EXERCISE 1 — List every web address that appears in the zkSync chat excerpt.
EXERCISE 2 — In the zkSync chat excerpt, what conditions must be met before anything is committed on chain?
EXERCISE 3 — Extend the zkSync chat excerpt past its final message.

*** EXTRACT TO READ ***

There are also long delays between blocks here: https://zkscan.io/explorer/
Is that just due to not committing on chain if there are not many transactions ?
We don't commit onchain until a certain timeout passes or there are enough transactions in the blocks (we usually commit multiple blocks at a time)
is there a call for zksync that mimics
eth_blockNumber
?
Hi! There is a similar call: https://rinkeby-api.zksync.io/api/v0.1/status
An example of the usage can be found here: https://zksync.io/api/v0.1.html#introduction-2
is there zksync token?
Not yet :)
Hey @juscamarena ! Thanks for the feedback. Could you please explain in more detail why do you need payment id and why transaction hash on its own is not sufficient?
Unless payments are interactive, I need to be able to receive payments from different users to the same address, issues come up if I use different addresses as currently, I'd have to link up each on to L1 before sweeping all these to one wallet. The operational flow would be much better having a payment id.
It had some vague similarities to how zkRollups work if I recall correctly
I have never read about Zether, but I'll read about it later.

*** End of EXTRACT TO READ ***
*** SUPPLIED MATERIAL ***

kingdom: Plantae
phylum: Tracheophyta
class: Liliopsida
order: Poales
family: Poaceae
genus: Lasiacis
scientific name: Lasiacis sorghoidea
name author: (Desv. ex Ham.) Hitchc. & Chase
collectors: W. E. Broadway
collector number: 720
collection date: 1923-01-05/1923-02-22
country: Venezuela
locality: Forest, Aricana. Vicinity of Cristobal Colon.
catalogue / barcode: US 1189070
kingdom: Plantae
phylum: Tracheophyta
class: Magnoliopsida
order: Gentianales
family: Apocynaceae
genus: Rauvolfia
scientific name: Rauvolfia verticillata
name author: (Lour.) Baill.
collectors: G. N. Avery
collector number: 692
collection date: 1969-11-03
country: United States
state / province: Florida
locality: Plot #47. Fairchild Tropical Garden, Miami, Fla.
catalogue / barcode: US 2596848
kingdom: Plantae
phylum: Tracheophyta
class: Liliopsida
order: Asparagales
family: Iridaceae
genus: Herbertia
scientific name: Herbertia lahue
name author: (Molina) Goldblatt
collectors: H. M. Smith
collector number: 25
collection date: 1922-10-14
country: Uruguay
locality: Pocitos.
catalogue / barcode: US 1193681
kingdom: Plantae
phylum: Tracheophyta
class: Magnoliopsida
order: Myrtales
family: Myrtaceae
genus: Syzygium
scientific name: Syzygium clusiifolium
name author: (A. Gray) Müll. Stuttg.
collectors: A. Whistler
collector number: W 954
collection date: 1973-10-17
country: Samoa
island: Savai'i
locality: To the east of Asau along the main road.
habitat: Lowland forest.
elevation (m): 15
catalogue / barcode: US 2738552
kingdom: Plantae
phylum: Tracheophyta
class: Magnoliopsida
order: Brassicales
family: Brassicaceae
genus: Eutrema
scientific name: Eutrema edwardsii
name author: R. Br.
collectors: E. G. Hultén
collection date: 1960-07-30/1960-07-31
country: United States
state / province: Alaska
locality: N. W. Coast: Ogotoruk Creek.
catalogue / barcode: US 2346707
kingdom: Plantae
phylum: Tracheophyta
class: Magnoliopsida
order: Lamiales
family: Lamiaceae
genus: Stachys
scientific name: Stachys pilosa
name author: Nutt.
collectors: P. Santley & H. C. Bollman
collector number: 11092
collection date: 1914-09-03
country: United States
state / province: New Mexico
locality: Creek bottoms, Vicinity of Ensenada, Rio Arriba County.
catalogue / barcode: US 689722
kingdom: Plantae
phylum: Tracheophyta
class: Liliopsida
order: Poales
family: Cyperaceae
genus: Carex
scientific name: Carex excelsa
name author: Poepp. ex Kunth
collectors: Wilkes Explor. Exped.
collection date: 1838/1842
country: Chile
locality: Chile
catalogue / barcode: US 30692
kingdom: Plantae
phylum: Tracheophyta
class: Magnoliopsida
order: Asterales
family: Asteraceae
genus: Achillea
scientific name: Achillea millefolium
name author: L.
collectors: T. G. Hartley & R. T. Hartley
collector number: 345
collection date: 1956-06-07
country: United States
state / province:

*** End of SUPPLIED MATERIAL ***

WRITTEN ANSWER 1 —
https://zkscan.io/explorer/
https://rinkeby-api.zksync.io/api/v0.1/status
https://zksync.io/api/v0.1.html#introduction-2

WRITTEN ANSWER 2 — A certain timeout must pass, or there must be enough transactions in the blocks.

WRITTEN ANSWER 3 —
What I can tell is that it is non-trivial to implement private transactions with zkRollups, since the word "rollup" stands for sending all the transactions on-chain (so that anyone can restore state). But there are a lot of papers describing anonymous transactions, so I am very sure there is something that can be integrated with zkRollups.
IMHO the fact that rollups require on-chain data availability may not be an issue in the future if zkPorter (https://medium.com/matter-labs/zkporter-composable-scalability-in-l2-beyond-zkrollup-2a30c4d69a75) is implemented.
But I am not a cryptographer so it is hard for me to judge what is easy to implement and what is not, but I am sure that privacy will not be a hard task once a certain level of scalability is reached since that is what ZKPs are for :)
Hey @juscamarena ! Thanks for the feedback. Could you please explain in more detail why do you need payment id and why transaction hash on its own is not sufficient?
Unless payments are interactive, I need to be able to receive payments from different users to the same address, issues come up if I use different addresses as currently, I'd have to link up each on to L1 before sweeping all these to one wallet. The operational flow would be much better having a payment id.
Sorry, but I still don't fully get it. An id is a unique identifier of a payment, which the transaction hash is.
When a user pays some funds during the checkout the merchant's webpage receives the transaction hash via which the payment was done. This hash can be processed by the merchant (check on the backend that the transaction is valid and has indeed succeeded) and stored in the DB afterward.
So each payment does have a unique identifiter.
@StanislavBreadless I don't see how the hash can replace payment IDs for merchants. Maybe you misunderstood the context. But the problem is not having a unique identifier for each transaction that is made on the chain, the issue is tying each transaction to an individual customer and individual purchase. The transaction ID doesn't say anything about that.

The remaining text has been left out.